Он провел пальцем вдоль подвздошной кости, спустился рукой чуть ниже, но Лиза, не двинувшись, довольно больно толкнула его в плечо.

— Играй честно, — хрипло сказала она, и Хаус не мог не заметить — это была скорее мольба, чем повеление.

Его руки вновь властно легли на ее талию, спустились ниже, погладили ткань трусиков, скользнули вдоль нежной кожи на внутренней стороне бедра. Лиза шатнулась и прикрыла на мгновение глаза. Сдержать дрожь было непросто.

Теперь его руки были везде. Они осторожно касались нежной впадинки над ягодицами, рисовали замысловатые фигуры чуть ниже пупка, обжигали теплом. Кадди вновь едва не упала. «Можешь опереться о меня, — неразборчиво пробормотал Хаус, и Кадди положила руки ему на плечи, — с твоих каблуков высоко падать».

Теперь она не смела возразить ему, хотя его руки мяли ее бедра так, что почти наверняка оставались следы. Кадди затаила дыхание. Отвлечься от происходящего было трудно, даже не так — невозможно. Наконец, его пальцы проникли под кружево, и вместе с ним медленно стали опускаться вниз.

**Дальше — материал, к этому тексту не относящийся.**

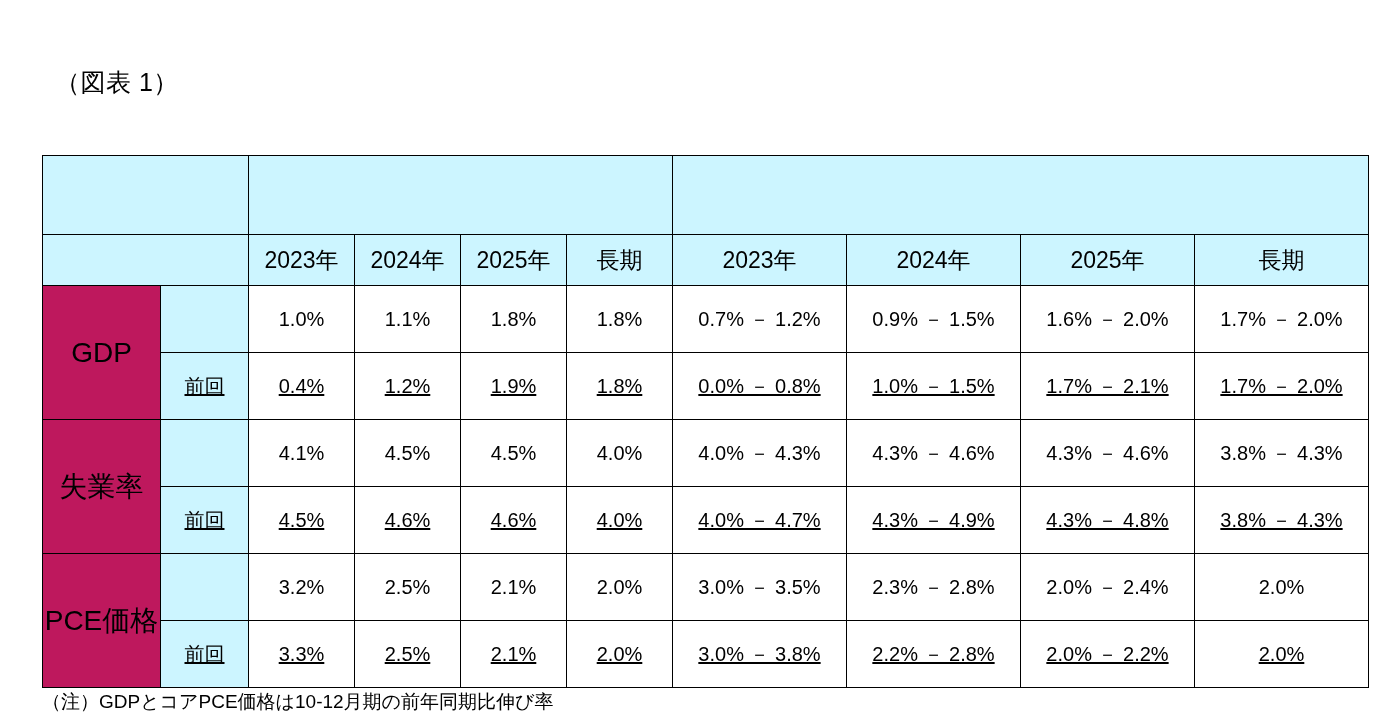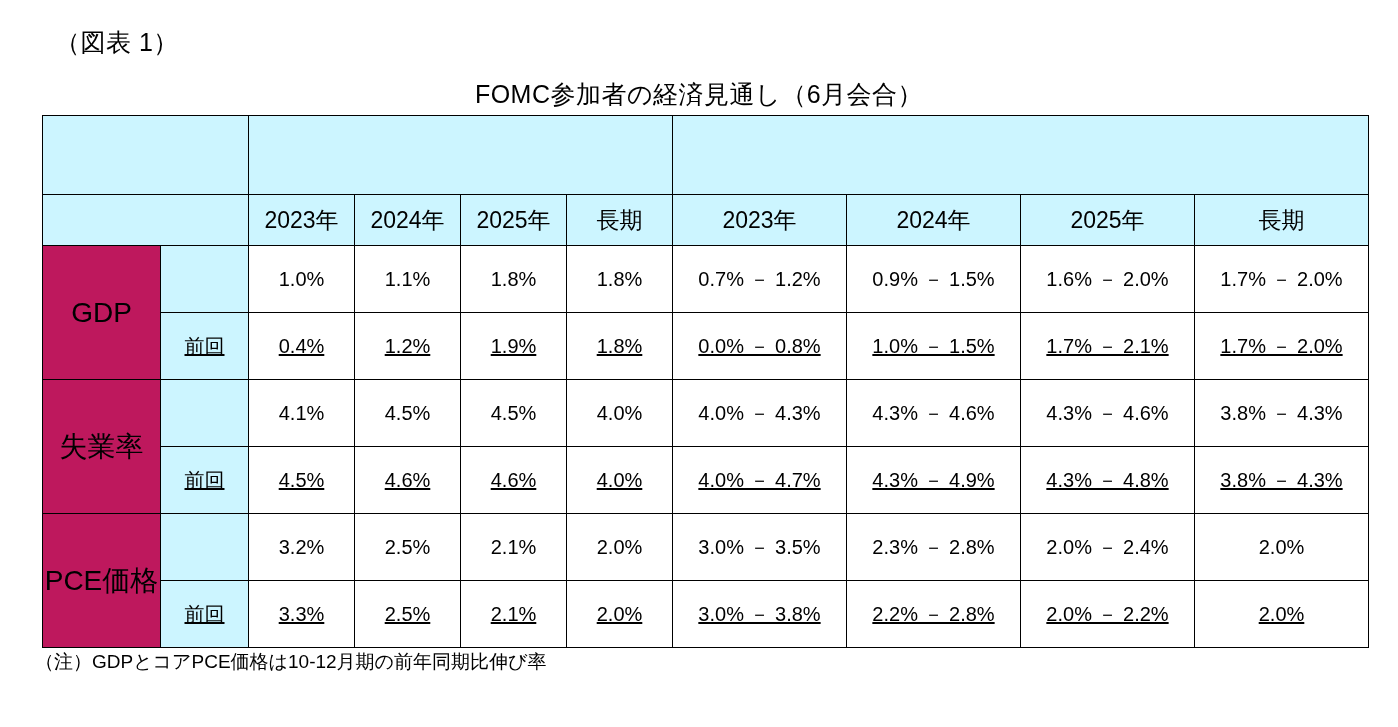--- a/index.html
+++ b/index.html
@@ -11,20 +11,21 @@
     width: 1398px;
     height: 727px;
     font-family: "Liberation Sans", sans-serif;
     color: #000000;
     overflow: hidden;
   }
   .page {
     position: relative;
     width: 1398px;
     height: 634px;
+    margin-top: 40px;
   }
   .figure-label {
     position: absolute;
     left: 55px;
     top: 26px;
     font-size: 25px;
     letter-spacing: 0.5px;
   }
   .table-title {
     position: absolute;
@@ -87,41 +88,40 @@
   }
   .dashed-top {
     border-top: 1px dashed #555555 !important;
     text-decoration: underline;
   }
   .dashed-left {
     border-left: 1px dashed #555555 !important;
   }
   .notes {
     position: absolute;
-    left: 35px;
+    left: 42px;
     top: 648px;
     font-size: 19px;
     line-height: 1.45;
   }
   .notes div {
     white-space: nowrap;
   }
   .w-name { width: 118px; }
   .w-sub  { width: 88px; }
   .w-y    { width: 106px; }
   .w-r    { width: 174px; }
 </style>
 </head>
 <body>
 
 <div class="page">
 
   <div class="figure-label">（図表 1）</div>
 
-  <div class="table-title">FOMC参加者の経済見通し（6月会合）</div>
 
   <table class="fomc">
     <colgroup>
       <col class="w-name">
         <col class="w-sub">
       <col class="w-y">
         <col class="w-y">
         <col class="w-y">
         <col class="w-y">
       <col class="w-r">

И все это время он не переставал смотреть ей в глаза.

— Фетишист, — попробовала скривиться Лиза. Хаус наморщил нос.

— Стерва!

Он задержал руки сразу под ее коленями. Нога немилосердно болела, но именно сейчас он этой боли почти не чувствовал.

— Переступай, — и Лиза послушно позволила ему снять трусики, не зацепив высоких каблуков туфель. Его руки оказались за ее спиной. Хаус поднялся.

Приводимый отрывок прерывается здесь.